Patsy challenged the statute as sexist and won, passed the bar exam in 1953, and established a solo practice to become the first Japanese-American woman to practice law in the Territory of Hawaii (it wasn’t a state yet, as it had only been annexed by the United States in 1898).
Three years later Patsy Mink was elected to Hawaii’s Territorial Legislature, and two years later to its Senate. Six years later, in 1964, she made history when she became the first Asian-American woman (and first woman of any ethnic minority) elected to the US Congress, entering the House of Representatives, where she remained until 1977.
This would have been achievement enough for most people. In any democracy we see many parliamentarians more than happy to simply keep their laurels and their seats warm.
Not Patsy. She fought for women with ferocity and determination.

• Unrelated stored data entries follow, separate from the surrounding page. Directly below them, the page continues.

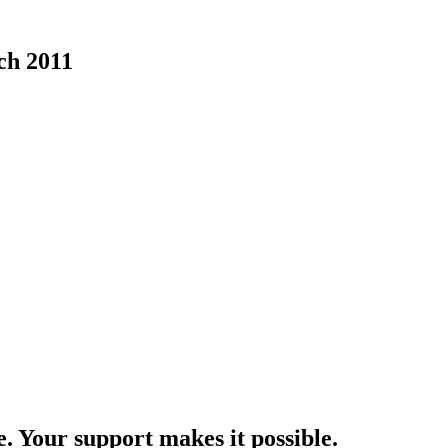
ch 2011
e. Your support makes it possible.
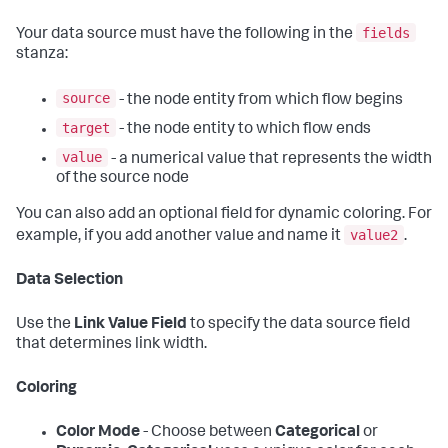
fields
Your data source must have the following in the
stanza:
source
- the node entity from which flow begins
target
- the node entity to which flow ends
value
- a numerical value that represents the width
of the source node
You can also add an optional field for dynamic coloring. For
value2
example, if you add another value and name it
.
Data Selection
Use the
Link Value Field
to specify the data source field
that determines link width.
Coloring
Color Mode
- Choose between
Categorical
or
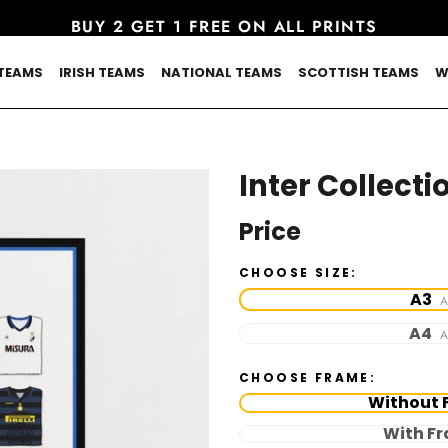
BUY 2 GET 1 FREE ON ALL PRINTS
TEAMS
IRISH TEAMS
NATIONAL TEAMS
SCOTTISH TEAMS
W
Inter Collecti
Price
CHOOSE SIZE:
A3
A
A4
A
CHOOSE FRAME:
Without 
With F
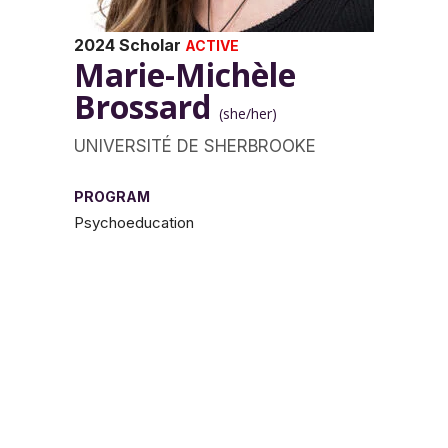
2024 Scholar
ACTIVE
Marie-Michèle
Brossard
(she/her)
UNIVERSITÉ DE SHERBROOKE
PROGRAM
Psychoeducation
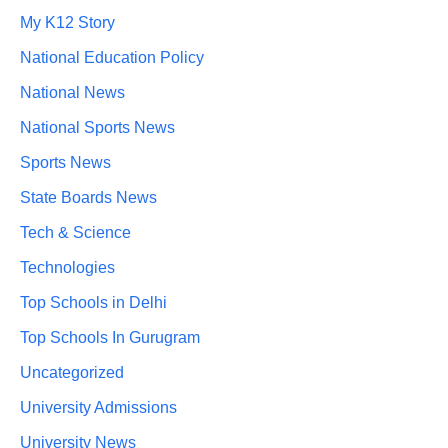
My K12 Story
National Education Policy
National News
National Sports News
Sports News
State Boards News
Tech & Science
Technologies
Top Schools in Delhi
Top Schools In Gurugram
Uncategorized
University Admissions
University News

In 1972 she was the principal author and sponsor of a law that required equal financing for women’s athletics and academics at federally funded institutions—the dryly named Title IX Amendment of the Higher Edcuation Act of 1972, which was renamed the Patsy Mink Equal Opportunity in Education Act in 2002.
It’s shocking to think that fewer than fifty years have passed since it was legal for universities in the richest country on earth to financially discriminate against women students.
Her law, together with the larger women’s movement, changed the world. Women’s representation in US higher education rose from a tenth to half and more, and the achievements of her law-making became an example for the rest of the world.
In 1976 she lost her re-election bid, and served in several other Hawaiian offices, such as the Honolulu city council, before returning to the US Congress in 1990, where she served until her death in 2002.
Here, in 2018, things might look hard. The fight for women’s rights is still a painful struggle. But we will not despair. We will not despair because of the inspiration of the great and badass ladies who fought before us.
Ladies like Patsy Matsu Takemoto Mink. We will make you proud, Ms Mink!